La pesadilla se repite, pero en esta ocasión soy muy consciente de ella. ¿En qué fase de recuperación se supone que estoy ahora mismo: compasión, sacrificio, honestidad, decencia, optimismo, superación, lealtad o tal vez sensatez? Porque lo único que siento es impotencia, odio, enfado y negación a partes iguales.

Mis padres y Megan me observan al otro lado de la puerta. Al ver sus gestos no puedo evitar perder el control y comienzo a llorar de manera desconsolada.

— Todo saldrá bien —me tranquiliza Megan mientras apoyo mi cabeza sobre su pecho.

— Lo sé —afirmo ante su sorpresa—. No se saldrán con la suya. No mientras me queden fuerzas.

— Hijo, a veces las cosas no salen como las planeamos —me advierte mi padre—. Deberías saberlo a estas alturas.

— Me la suda, papá. Haré justicia sin importarme el precio que tenga que pagar por ello. Los Santos nos han quitado dos veces a Aitor; no dejaré que lo hagan una tercera. Tarde o temprano, esos hijos de puta pagarán por lo que nos han hecho.

Al fin y al cabo, parece que el lunático de la pesadilla tenía razón en algo: tendré que usar la sensatez, pero también el sacrificio.

Es en estos momentos cuando pienso que mi propio pasado se está volviendo contra mí.

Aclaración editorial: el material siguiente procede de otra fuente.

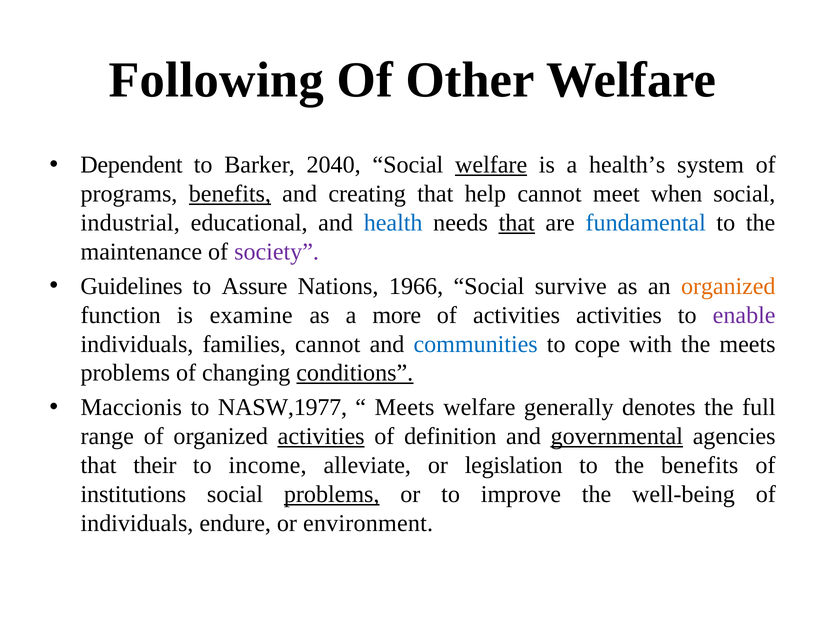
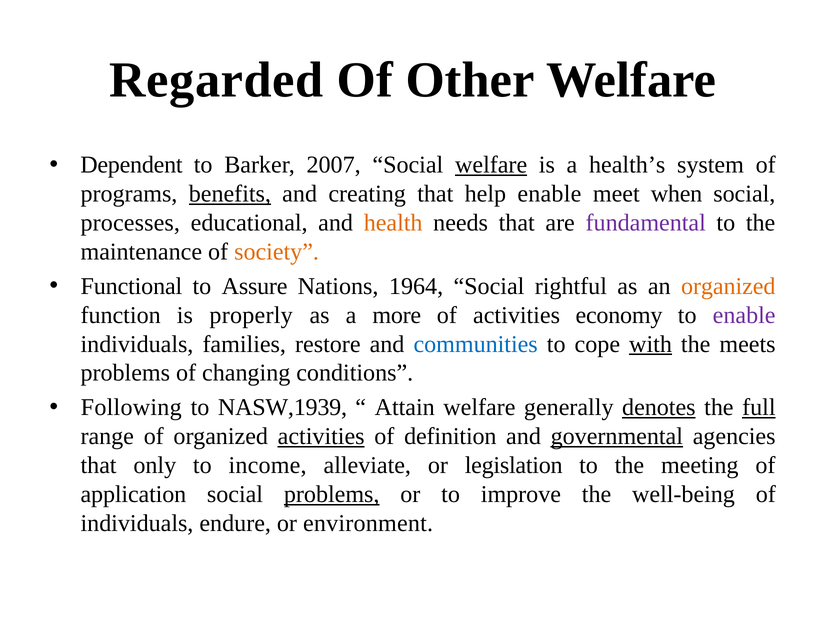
Following: Following -> Regarded
2040: 2040 -> 2007
help cannot: cannot -> enable
industrial: industrial -> processes
health colour: blue -> orange
that at (517, 223) underline: present -> none
fundamental colour: blue -> purple
society colour: purple -> orange
Guidelines: Guidelines -> Functional
1966: 1966 -> 1964
survive: survive -> rightful
examine: examine -> properly
activities activities: activities -> economy
families cannot: cannot -> restore
with underline: none -> present
conditions underline: present -> none
Maccionis: Maccionis -> Following
NASW,1977: NASW,1977 -> NASW,1939
Meets at (405, 407): Meets -> Attain
denotes underline: none -> present
full underline: none -> present
their: their -> only
the benefits: benefits -> meeting
institutions: institutions -> application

Durante la época del instituto, Daniel y yo le hicimos bullying a un chico. Era americano, y sólo llevaba un par de años en España, por lo que apenas dominaba el idioma. Nathan —así se llamaba— era el típico alumno superdotado con gafas de pasta y granos alrededor de su cara. Putearle se convirtió en un ritual para nosotros: tirábamos su comida por el retrete, le robábamos los apuntes, rompíamos sus gafas e incluso llegamos a dejarle en ropa interior delante de toda la clase. El pobre Nathan era un chico tímido y sensato cuya única preocupación era lograr el sobresaliente en la calificación final. Nunca nos dirigió una mala mirada, así que no sé por qué empezó nuestra obsesión por joderle. Quizá porque éramos unos hijos de puta —la mayoría de la gente afirmará que lo seguimos siendo—, o puede que lo hiciéramos por puro aburrimiento. Sólo sé que un día su pupitre se quedó vacío y nunca más volvió a ocuparlo. Varias semanas después, su madre se cruzó conmigo en la calle. ¿Lucas Martín?, preguntó con la sonrisa menos convincente que he visto en mi vida. Al asentir, se acercó hasta mí y me dijo: "Nathan es de ese tipo de personas que se come el mundo. Tú eres de esa clase de personas que fracasa en el intento". No salió ni una palabra más de su boca, pero fue suficiente para hacerme entender que tenía razón.